● **Required action**
From the records below, state how many lines hold the string "Choc", without any other text.

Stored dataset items
»»

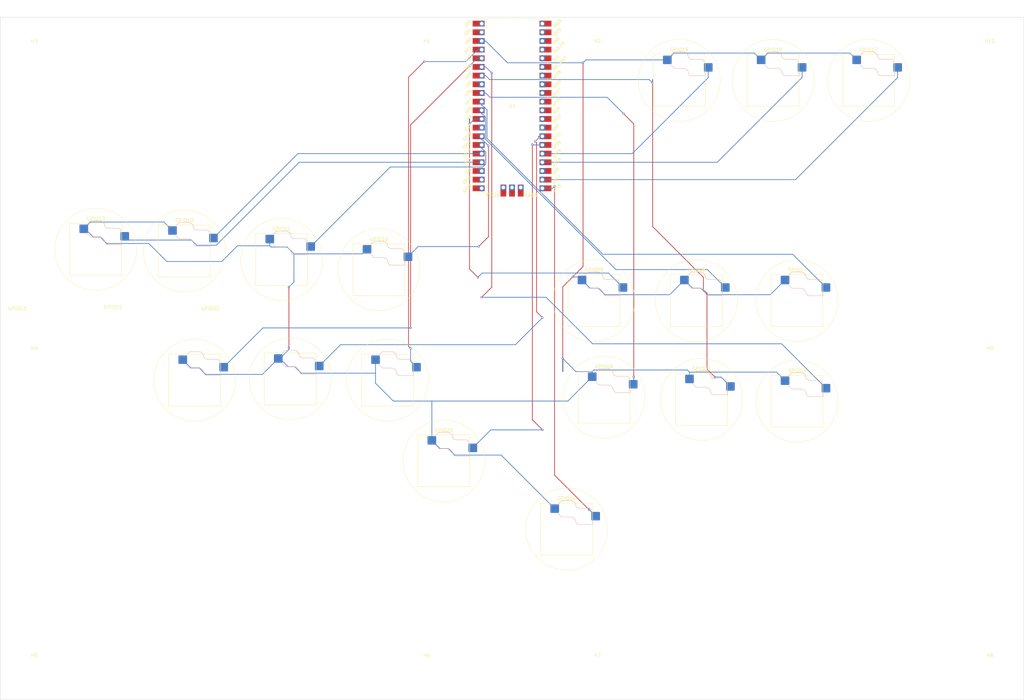
<source format=kicad_pcb>
(kicad_pcb
	(version 20241229)
	(generator "pcbnew")
	(generator_version "9.0")
	(general
		(thickness 1.6)
		(legacy_teardrops no)
	)
	(paper "A4")
	(layers
		(0 "F.Cu" signal)
		(2 "B.Cu" signal)
		(9 "F.Adhes" user "F.Adhesive")
		(11 "B.Adhes" user "B.Adhesive")
		(13 "F.Paste" user)
		(15 "B.Paste" user)
		(5 "F.SilkS" user "F.Silkscreen")
		(7 "B.SilkS" user "B.Silkscreen")
		(1 "F.Mask" user)
		(3 "B.Mask" user)
		(17 "Dwgs.User" user "User.Drawings")
		(19 "Cmts.User" user "User.Comments")
		(21 "Eco1.User" user "User.Eco1")
		(23 "Eco2.User" user "User.Eco2")
		(25 "Edge.Cuts" user)
		(27 "Margin" user)
		(31 "F.CrtYd" user "F.Courtyard")
		(29 "B.CrtYd" user "B.Courtyard")
		(35 "F.Fab" user)
		(33 "B.Fab" user)
		(39 "User.1" user)
		(41 "User.2" user)
		(43 "User.3" user)
		(45 "User.4" user)
	)
	(setup
		(pad_to_mask_clearance 0)
		(allow_soldermask_bridges_in_footprints no)
		(tenting front back)
		(pcbplotparams
			(layerselection 0x00000000_00000000_55555555_5755f5ff)
			(plot_on_all_layers_selection 0x00000000_00000000_00000000_00000000)
			(disableapertmacros no)
			(usegerberextensions no)
			(usegerberattributes yes)
			(usegerberadvancedattributes yes)
			(creategerberjobfile yes)
			(dashed_line_dash_ratio 12.000000)
			(dashed_line_gap_ratio 3.000000)
			(svgprecision 4)
			(plotframeref no)
			(mode 1)
			(useauxorigin no)
			(hpglpennumber 1)
			(hpglpenspeed 20)
			(hpglpendiameter 15.000000)
			(pdf_front_fp_property_popups yes)
			(pdf_back_fp_property_popups yes)
			(pdf_metadata yes)
			(pdf_single_document no)
			(dxfpolygonmode yes)
			(dxfimperialunits yes)
			(dxfusepcbnewfont yes)
			(psnegative no)
			(psa4output no)
			(plot_black_and_white yes)
			(sketchpadsonfab no)
			(plotpadnumbers no)
			(hidednponfab no)
			(sketchdnponfab yes)
			(crossoutdnponfab yes)
			(subtractmaskfromsilk no)
			(outputformat 1)
			(mirror no)
			(drillshape 1)
			(scaleselection 1)
			(outputdirectory "")
		)
	)
	(net 0 "")
	(net 1 "GND")
	(net 2 "GPIO02")
	(net 3 "GPIO03")
	(net 4 "GPIO04")
	(net 5 "GPIO05")
	(net 6 "GPIO06")
	(net 7 "GPIO07")
	(net 8 "GPIO08")
	(net 9 "GPIO09")
	(net 10 "GPIO10")
	(net 11 "GPIO11")
	(net 12 "GPIO12")
	(net 13 "GPIO13")
	(net 14 "GPIO16")
	(net 15 "GPIO17")
	(net 16 "GPIO18")
	(net 17 "GPIO19")
	(net 18 "GPIO20")
	(net 19 "GPIO21")
	(footprint "switch_24" (layer "F.Cu") (at 254.5 18.5))
	(footprint "switch_24" (layer "F.Cu") (at 205.5 112))
	(footprint "switch_24" (layer "F.Cu") (at 82.5 71))
	(footprint "MountingHole_3.2mm_M3" (layer "F.Cu") (at 125 10))
	(footprint "switch_24" (layer "F.Cu") (at 199 18.5))
	(footprint "switch_24" (layer "F.Cu") (at 166 150))
	(footprint "MountingHole_3.2mm_M3" (layer "F.Cu") (at 10 190))
	(footprint "switch_24" (layer "F.Cu") (at 54 68.5))
	(footprint "switch_24" (layer "F.Cu") (at 111 74))
	(footprint "switch_24" (layer "F.Cu") (at 177 111.35))
	(footprint "MountingHole_3.2mm_M3" (layer "F.Cu") (at 125 190))
	(footprint "MountingHole_3.2mm_M3" (layer "F.Cu") (at 290 190))
	(footprint "switch_24"
		(layer "F.Cu")
		(uuid "8f4411c8-e5b0-4991-b68b-d7863fbbc10e")
		(at 85 106)
		(descr "Kailh Choc keyswitch V1V2 CPG1350 V1 CPG1353 V2 Hotswap Keycap 1.00u")
		(tags "Kailh Choc Keyswitch Switch CPG1350 V1 CPG1353 V2 Hotswap Cutout Keycap 1.00u")
		(property "Reference" "GPIO21"
			(at -52 -21 0)
			(layer "F.SilkS")
			(uuid "325ba7fb-45f9-4ffc-950b-bbdb0c889988")
			(effects
				(font
					(size 1 1)
					(thickness 0.15)
				)
			)
		)
		(property "Value" "button_24"
			(at 0 9 0)
			(layer "F.Fab")
			(uuid "c13105ab-f722-4c35-b58e-22496a460cac")
			(effects
				(font
					(size 1 1)
					(thickness 0.15)
				)
			)
		)
		(property "Datasheet" ""
			(at 0 0 0)
			(layer "F.Fab")
			(hide yes)
			(uuid "e65e01f8-e79e-4083-ba5e-dc7ca0fceb62")
			(effects
				(font
					(size 1.27 1.27)
					(thickness 0.15)
				)
			)
		)
		(property "Description" ""
			(at 0 0 0)
			(layer "F.Fab")
			(hide yes)
			(uuid "0060e6bd-91cc-436f-bf22-d0cebc1ade34")
			(effects
				(font
					(size 1.27 1.27)
					(thickness 0.15)
				)
			)
		)
		(attr smd)
		(fp_line
			(start -7.6 -7.6)
			(end -7.6 7.6)
			(stroke
				(width 0.12)
				(type solid)
			)
			(layer "F.SilkS")
			(uuid "2fe6c9a2-d817-4f78-8d1c-695b17fb9ee2")
		)
		(fp_line
			(start -7.6 7.6)
			(end 7.6 7.6)
			(stroke
				(width 0.12)
				(type solid)
			)
			(layer "F.SilkS")
			(uuid "74bb7bcc-2cbf-4045-a19f-da77a89917c1")
		)
		(fp_line
			(start 7.6 -7.6)
			(end -7.6 -7.6)
			(stroke
				(width 0.12)
				(type solid)
			)
			(layer "F.SilkS")
			(uuid "35463bc3-050b-4b4d-b0c3-bad136b86505")
		)
		(fp_line
			(start 7.6 7.6)
			(end 7.6 -7.6)
			(stroke
				(width 0.12)
				(type solid)
			)
			(layer "F.SilkS")
			(uuid "b77843ed-c528-4e88-ae52-ad8727ea8bf2")
		)
		(fp_circle
			(center 0 0)
			(end 12 0)
			(stroke
				(width 0.1)
				(type solid)
			)
			(fill no)
			(layer "F.SilkS")
			(uuid "b5199fe0-02b2-4aea-8903-5091bcb87214")
		)
		(fp_line
			(start -2.416 -7.409)
			(end -1.479 -8.346)
			(stroke
				(width 0.12)
				(type solid)
			)
			(layer "B.SilkS")
			(uuid "42fbaade-7e9e-4d6b-867b-080f22d68b5e")
		)
		(fp_line
			(start -1.479 -8.346)
			(end 1.268 -8.346)
			(stroke
				(width 0.12)
				(type solid)
			)
			(layer "B.SilkS")
			(uuid "fd0fa1c5-1555-4ad8-8dd2-9bc4cc3302d4")
		)
		(fp_line
			(start -1.479 -3.554)
			(end -2.5 -4.575)
			(stroke
				(width 0.12)
				(type solid)
			)
			(layer "B.SilkS")
			(uuid "dc7a4e62-db48-41a7-ba98-3a58ce086d79")
		)
		(fp_line
			(start 1.168 -3.554)
			(end -1.479 -3.554)
			(stroke
				(width 0.12)
				(type solid)
			)
			(layer "B.SilkS")
			(uuid "0ea01dd6-18ac-4bcf-9356-81a6bda5e365")
		)
		(fp_line
			(start 1.268 -8.346)
			(end 1.671 -8.266)
			(stroke
				(width 0.12)
				(type solid)
			)
			(layer "B.SilkS")
			(uuid "135dc7b2-5438-4633-9bda-0429b8652013")
		)
		(fp_line
			(start 1.671 -8.266)
			(end 2.013 -8.037)
			(stroke
				(width 0.12)
				(type solid)
			)
			(layer "B.SilkS")
			(uuid "588f6538-5bd2-4bb7-a773-efae14b3405c")
		)
		(fp_line
			(start 1.73 -3.449)
			(end 1.168 -3.554)
			(stroke
				(width 0.12)
				(type solid)
			)
			(layer "B.SilkS")
			(uuid "41363acf-64ac-412a-abb4-61da599c541c")
		)
		(fp_line
			(start 2.013 -8.037)
			(end 2.546 -7.504)
			(stroke
				(width 0.12)
				(type solid)
			)
			(layer "B.SilkS")
			(uuid "4586c299-3b86-45c9-aa73-3df71d94f431")
		)
		(fp_line
			(start 2.209 -3.15)
			(end 1.73 -3.449)
			(stroke
				(width 0.12)
				(type solid)
			)
			(layer "B.SilkS")
			(uuid "8267bd3a-b94e-485b-bfbf-88c1f69e9485")
		)
		(fp_line
			(start 2.546 -7.504)
			(end 2.546 -7.282)
			(stroke
				(width 0.12)
				(type solid)
			)
			(layer "B.SilkS")
			(uuid "13a6363c-d23e-44af-8c89-38a09e53e77f")
		)
		(fp_line
			(start 2.546 -7.282)
			(end 2.633 -6.844)
			(stroke
				(width 0.12)
				(type solid)
			)
			(layer "B.SilkS")
			(uuid "6c27de76-19e6-4c51-b0a7-776fdf808716")
		)
		(fp_line
			(start 2.547 -2.697)
			(end 2.209 -3.15)
			(stroke
				(width 0.12)
				(type solid)
			)
			(layer "B.SilkS")
			(uuid "22735f87-af31-4715-8355-d209c4b0ee77")
		)
		(fp_line
			(start 2.633 -6.844)
			(end 2.877 -6.477)
			(stroke
				(width 0.12)
				(type solid)
			)
			(layer "B.SilkS")
			(uuid "f57675a9-3d83-4681-aa49-cc2b368ffbd0")
		)
		(fp_line
			(start 2.701 -2.139)
			(end 2.547 -2.697)
			(stroke
				(width 0.12)
				(type solid)
			)
			(layer "B.SilkS")
			(uuid "263ca3e3-1cf6-45ac-af95-7d57b511d5dd")
		)
		(fp_line
			(start 2.783 -1.841)
			(end 2.701 -2.139)
			(stroke
				(width 0.12)
				(type solid)
			)
			(layer "B.SilkS")
			(uuid "f05a126f-5363-41f4-aa5b-341524be128a")
		)
		(fp_line
			(start 2.877 -6.477)
			(end 3.244 -6.233)
			(stroke
				(width 0.12)
				(type solid)
			)
			(layer "B.SilkS")
			(uuid "551390de-4754-4efd-a2b0-94a2f8acc03e")
		)
		(fp_line
			(start 2.976 -1.583)
			(end 2.783 -1.841)
			(stroke
				(width 0.12)
				(type solid)
			)
			(layer "B.SilkS")
			(uuid "6ac33a73-72f9-4d4b-8f32-99059fab67e1")
		)
		(fp_line
			(start 3.244 -6.233)
			(end 3.682 -6.146)
			(stroke
				(width 0.12)
				(type solid)
			)
			(layer "B.SilkS")
			(uuid "3b9bf9ad-50cd-46c8-b6dc-c50a20c39e74")
		)
		(fp_line
			(start 3.25 -1.413)
			(end 2.976 -1.583)
			(stroke
				(width 0.12)
				(type solid)
			)
			(layer "B.SilkS")
			(uuid "44197833-a3aa-4026-bd91-c3d830c2a066")
		)
		(fp_line
			(start 3.56 -1.354)
			(end 3.25 -1.413)
			(stroke
				(width 0.12)
				(type solid)
			)
			(layer "B.SilkS")
			(uuid "036e4e13-cbee-480a-b81a-85a0706d3930")
		)
		(fp_line
			(start 3.682 -6.146)
			(end 6.482 -6.146)
			(stroke
				(width 0.12)
				(type solid)
			)
			(layer "B.SilkS")
			(uuid "de30eaf1-dc56-4bc0-9b5a-d0005f5f9134")
		)
		(fp_line
			(start 6.482 -6.146)
			(end 6.809 -6.081)
			(stroke
				(width 0.12)
				(type solid)
			)
			(layer "B.SilkS")
			(uuid "2ea8f884-9e65-44cb-a7bf-01c3cfe399d6")
		)
		(fp_line
			(start 6.809 -6.081)
			(end 7.092 -5.892)
			(stroke
				(width 0.12)
				(type solid)
			)
			(layer "B.SilkS")
			(uuid "b4f70ab1-6745-4de2-b17d-5cf728ad6f1d")
		)
		(fp_line
			(start 7.092 -5.892)
			(end 7.281 -5.609)
			(stroke
				(width 0.12)
				(type solid)
			)
			(layer "B.SilkS")
			(uuid "bd741051-ebd7-462e-859a-02aab5a2bf17")
		)
		(fp_line
			(start 7.281 -5.609)
			(end 7.366 -5.182)
			(stroke
				(width 0.12)
				(type solid)
			)
			(layer "B.SilkS")
			(uuid "ec4b6c18-b605-4797-a4b7-46fe60e89219")
		)
		(fp_line
			(start 7.283 -2.296)
			(end 7.646 -2.296)
			(stroke
				(width 0.12)
				(type solid)
			)
			(layer "B.SilkS")
			(uuid "ac93a55c-69f0-4de1-8e80-b41e8f2fd5a9")
		)
		(fp_line
			(start 7.646 -2.296)
			(end 7.646 -1.354)
			(stroke
				(width 0.12)
				(type solid)
			)
			(layer "B.SilkS")
			(uuid "a777ed48-611d-4e04-be9c-4b586bd078b1")
		)
		(fp_line
			(start 7.646 -1.354)
			(end 3.56 -1.354)
			(stroke
				(width 0.12)
				(type solid)
			)
			(layer "B.SilkS")
			(uuid "0375cead-b06a-4d19-b3ed-50505953bdac")
		)
		(fp_line
			(start -9 -8.5)
			(end -9 8.5)
			(stroke
				(width 0.1)
				(type solid)
			)
			(layer "Dwgs.User")
			(uuid "9284e987-bf41-45fe-98e8-0979d7a8197c")
		)
		(fp_line
			(start -9 8.5)
			(end 9 8.5)
			(stroke
				(width 0.1)
				(type solid)
			)
			(layer "Dwgs.User")
			(uuid "05a089aa-2769-4bc2-8b52-5a618d853e92")
		)
		(fp_line
			(start 9 -8.5)
			(end -9 -8.5)
			(stroke
				(width 0.1)
				(type solid)
			)
			(layer "Dwgs.User")
			(uuid "9ecf3ba1-115e-44fd-b5e0-0c4dd238e809")
		)
		(fp_line
			(start 9 8.5)
			(end 9 -8.5)
			(stroke
				(width 0.1)
				(type solid)
			)
			(layer "Dwgs.User")
			(uuid "18af8a1b-f81e-4bbd-8036-59ee8c8d6cc0")
		)
		(fp_line
			(start -7.25 -7.25)
			(end -7.25 7.25)
			(stroke
				(width 0.1)
				(type solid)
			)
			(layer "Eco1.User")
			(uuid "372cc1b8-f364-4cfd-9310-e181654594ef")
		)
		(fp_line
			(start -7.25 7.25)
			(end 7.25 7.25)
			(stroke
				(width 0.1)
				(type solid)
			)
			(layer "Eco1.User")
			(uuid "fa419009-b941-4c16-a519-bfbf1246cb91")
		)
		(fp_line
			(start 7.25 -7.25)
			(end -7.25 -7.25)
			(stroke
				(width 0.1)
				(type solid)
			)
			(layer "Eco1.User")
			(uuid "b50eb7e8-c76d-4904-9c88-111e926f7c26")
		)
		(fp_line
			(start 7.25 7.25)
			(end 7.25 -7.25)
			(stroke
				(width 0.1)
				(type solid)
			)
			(layer "Eco1.User")
			(uuid "d6b9d30d-8ce9-4f4e-9f6e-252aba450420")
		)
		(fp_line
			(start -2.452 -7.523)
			(end -1.523 -8.452)
			(stroke
				(width 0.05)
				(type solid)
			)
			(layer "B.CrtYd")
			(uuid "d3b29197-4a06-497a-9e27-43260a80f47d")
		)
		(fp_line
			(start -2.452 -4.377)
			(end -2.452 -7.523)
			(stroke
				(width 0.05)
				(type solid)
			)
			(layer "B.CrtYd")
			(uuid "8aa894dc-bfeb-4faf-924a-9b37159cfd39")
		)
		(fp_line
			(start -1.523 -8.452)
			(end 1.278 -8.452)
			(stroke
				(width 0.05)
				(type solid)
			)
			(layer "B.CrtYd")
			(uuid "f3d58a76-e5e9-4a97-81d0-db7b94a78aca")
		)
		(fp_line
			(start -1.523 -3.448)
			(end -2.452 -4.377)
			(stroke
				(width 0.05)
				(type solid)
			)
			(layer "B.CrtYd")
			(uuid "ddef7598-981f-4afe-85a2-0290f3c16826")
		)
		(fp_line
			(start 1.159 -3.448)
			(end -1.523 -3.448)
			(stroke
				(width 0.05)
				(type solid)
			)
			(layer "B.CrtYd")
			(uuid "2d11538e-da36-4a65-a27f-3e3c4d93c20d")
		)
		(fp_line
			(start 1.278 -8.452)
			(end 1.712 -8.366)
			(stroke
				(width 0.05)
				(type solid)
			)
			(layer "B.CrtYd")
			(uuid "39685063-1df7-4d78-bb83-e892fe55eecd")
		)
		(fp_line
			(start 1.691 -3.348)
			(end 1.159 -3.448)
			(stroke
				(width 0.05)
				(type solid)
			)
			(layer "B.CrtYd")
			(uuid "e8a9629b-fd5d-47bd-8dd6-ef730ee30781")
		)
		(fp_line
			(start 1.712 -8.366)
			(end 2.081 -8.119)
			(stroke
				(width 0.05)
				(type solid)
			)
			(layer "B.CrtYd")
			(uuid "01a52ff2-e8a6-4ea5-93a8-d722a71e92d8")
		)
		(fp_line
			(start 2.081 -8.119)
			(end 2.652 -7.548)
			(stroke
				(width 0.05)
				(type solid)
			)
			(layer "B.CrtYd")
			(uuid "3a36ca78-142e-4237-942e-dc69f68bfa2c")
		)
		(fp_line
			(start 2.136 -3.071)
			(end 1.691 -3.348)
			(stroke
				(width 0.05)
				(type solid)
			)
			(layer "B.CrtYd")
			(uuid "0ae42d0c-38d4-4fc2-aea4-abee05502d2f")
		)
		(fp_line
			(start 2.45 -2.65)
			(end 2.136 -3.071)
			(stroke
				(width 0.05)
				(type solid)
			)
			(layer "B.CrtYd")
			(uuid "5067427b-e604-42b4-a652-dd0320c40c62")
		)
		(fp_line
			(start 2.599 -2.111)
			(end 2.45 -2.65)
			(stroke
				(width 0.05)
				(type solid)
			)
			(layer "B.CrtYd")
			(uuid "da9f643f-514c-4f8b-830c-0d7bc3f2572b")
		)
		(fp_line
			(start 2.652 -7.548)
			(end 2.652 -7.292)
			(stroke
				(width 0.05)
				(type solid)
			)
			(layer "B.CrtYd")
			(uuid "edf71ad5-ea41-40dd-b332-9f856cf5fd38")
		)
		(fp_line
			(start 2.652 -7.292)
			(end 2.733 -6.885)
			(stroke
				(width 0.05)
				(type solid)
			)
			(layer "B.CrtYd")
			(uuid "f4bf2052-e22e-4fe3-88d5-82653fa710af")
		)
		(fp_line
			(start 2.687 -1.794)
			(end 2.599 -2.111)
			(stroke
				(width 0.05)
				(type solid)
			)
			(layer "B.CrtYd")
			(uuid "8926dc78-3a6f-47cf-8faf-64fb17e14f87")
		)
		(fp_line
			(start 2.733 -6.885)
			(end 2.953 -6.553)
			(stroke
				(width 0.05)
				(type solid)
			)
			(layer "B.CrtYd")
			(uuid "4d436363-455f-49f0-831a-52a24aa17702")
		)
		(fp_line
			(start 2.903 -1.503)
			(end 2.687 -1.794)
			(stroke
				(width 0.05)
				(type solid)
			)
			(layer "B.CrtYd")
			(uuid "69ce8ea0-a578-4c08-9eda-b363b2638802")
		)
		(fp_line
			(start 2.953 -6.553)
			(end 3.285 -6.333)
			(stroke
				(width 0.05)
				(type solid)
			)
			(layer "B.CrtYd")
			(uuid "e95a35c5-310d-4494-b438-4607ce919961")
		)
		(fp_line
			(start 3.211 -1.312)
			(end 2.903 -1.503)
			(stroke
				(width 0.05)
				(type solid)
			)
			(layer "B.CrtYd")
			(uuid "98dde8b8-5ed0-487a-b72a-5350481f7632")
		)
		(fp_line
			(start 3.285 -6.333)
			(end 3.692 -6.252)
			(stroke
				(width 0.05)
				(type solid)
			)
			(layer "B.CrtYd")
			(uuid "bf8467d9-9023-47d5-903c-623079f2e9ab")
		)
		(fp_line
			(start 3.55 -1.248)
			(end 3.211 -1.312)
			(stroke
				(width 0.05)
				(type solid)
			)
			(layer "B.CrtYd")
			(uuid "322c5620-67ce-45d2-9aa3-386d1bcf4cf8")
		)
		(fp_line
			(start 3.692 -6.252)
			(end 6.492 -6.252)
			(stroke
				(width 0.05)
				(type solid)
			)
			(layer "B.CrtYd")
			(uuid "cc535b0a-a233-40b1-9107-36709b8f53ec")
		)
		(fp_line
			(start 6.492 -6.252)
			(end 6.85 -6.181)
			(stroke
				(width 0.05)
				(type solid)
			)
			(layer "B.CrtYd")
			(uuid "a3d5a9d4-2b80-4a51-b212-87b7aa88b77b")
		)
		(fp_line
			(start 6.85 -6.181)
			(end 7.168 -5.968)
			(stroke
				(width 0.05)
				(type solid)
			)
			(layer "B.CrtYd")
			(uuid "435a1611-187a-428d-a121-a62d874ba139")
		)
		(fp_line
			(start 7.168 -5.968)
			(end 7.381 -5.65)
			(stroke
				(width 0.05)
				(type solid)
			)
			(layer "B.CrtYd")
			(uuid "259b3a74-3328-450f-9e60-5565470d7c03")
		)
		(fp_line
			(start 7.381 -5.65)
			(end 7.452 -5.292)
			(stroke
				(width 0.05)
				(type solid)
			)
			(layer "B.CrtYd")
			(uuid "11917906-fb8f-401a-960a-5e1e162ebc94")
		)
		(fp_line
			(start 7.452 -5.292)
			(end 7.452 -2.402)
			(stroke
				(width 0.05)
				(type solid)
			)
			(layer "B.CrtYd")
			(uuid "7b56fa99-6dfa-4d3c-8077-3aaa3925eedd")
		)
		(fp_line
			(start 7.452 -2.402)
			(end 7.752 -2.402)
			(stroke
				(width 0.05)
				(type solid)
			)
			(layer "B.CrtYd")
			(uuid "4425ff88-78e0-4f39-b418-29000a8f6b82")
		)
		(fp_line
			(start 7.752 -2.402)
			(end 7.752 -1.248)
			(stroke
				(width 0.05)
				(type solid)
			)
			(layer "B.CrtYd")
			(uuid "274b88d5-8b17-4d9e-9b5b-a8e449207af2")
		)
		(fp_line
			(start 7.752 -1.248)
			(end 3.55 -1.248)
			(stroke
				(width 0.05)
				(type solid)
			)
			(layer "B.CrtYd")
			(uuid "4011bafd-f4ed-40ae-97e8-ff49bf8b6669")
		)
		(fp_line
			(start -7.75 -7.75)
			(end -7.75 7.75)
			(stroke
				(width 0.05)
				(type solid)
			)
			(layer "F.CrtYd")
			(uuid "833ce009-8ce9-4304-ad39-03b029fb07f2")
		)
		(fp_line
			(start -7.75 7.75)
			(end 7.75 7.75)
			(stroke
				(width 0.05)
				(type solid)
			)
			(layer "F.CrtYd")
			(uuid "5f8ad979-60b1-43ea-9028-3cbdb1c7fdb5")
		)
		(fp_line
			(start 7.75 -7.75)
			(end -7.75 -7.75)
			(stroke
				(width 0.05)
				(type solid)
			)
			(layer "F.CrtYd")
			(uuid "725f3824-ffd7-4f47-a0d8-93aeb1f95fac")
		)
		(fp_line
			(start 7.75 7.75)
			(end 7.75 -7.75)
			(stroke
				(width 0.05)
				(type solid)
			)
			(layer "F.CrtYd")
			(uuid "e28e6a40-a265-4be7-b5b7-e5f15328d532")
		)
		(fp_line
			(start -2.275 -7.45)
			(end -1.45 -8.275)
			(stroke
				(width 0.1)
				(type solid)
			)
			(layer "B.Fab")
			(uuid "4b818275-479b-4189-8f7d-963f2832cc48")
		)
		(fp_line
			(start -1.45 -8.275)
			(end 1.261 -8.275)
			(stroke
				(width 0.1)
				(type solid)
			)
			(layer "B.Fab")
			(uuid "5af2d9b9-d056-4936-8fa4-9815aa8dbba6")
		)
		(fp_line
			(start -1.45 -3.625)
			(end -2.275 -4.45)
			(stroke
				(width 0.1)
				(type solid)
			)
			(layer "B.Fab")
			(uuid "d6b84152-8d66-48ab-95a2-0a540f71615a")
		)
		(fp_line
			(start 1.175 -3.625)
			(end -1.45 -3.625)
			(stroke
				(width 0.1)
				(type solid)
			)
			(layer "B.Fab")
			(uuid "c2b7ea7b-9fbd-4e35-acce-7b90e690da87")
		)
		(fp_line
			(start 1.261 -8.275)
			(end 1.643 -8.199)
			(stroke
				(width 0.1)
				(type solid)
			)
			(layer "B.Fab")
			(uuid "337184ac-b885-400b-a252-ed56682a9e28")
		)
		(fp_line
			(start 1.643 -8.199)
			(end 1.968 -7.982)
			(stroke
				(width 0.1)
				(type solid)
			)
			(layer "B.Fab")
			(uuid "eee9d55f-d3e2-45d7-abd8-b84778c3a24f")
		)
		(
... [287014 chars truncated]
</source>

««

● **Solution to this task**
2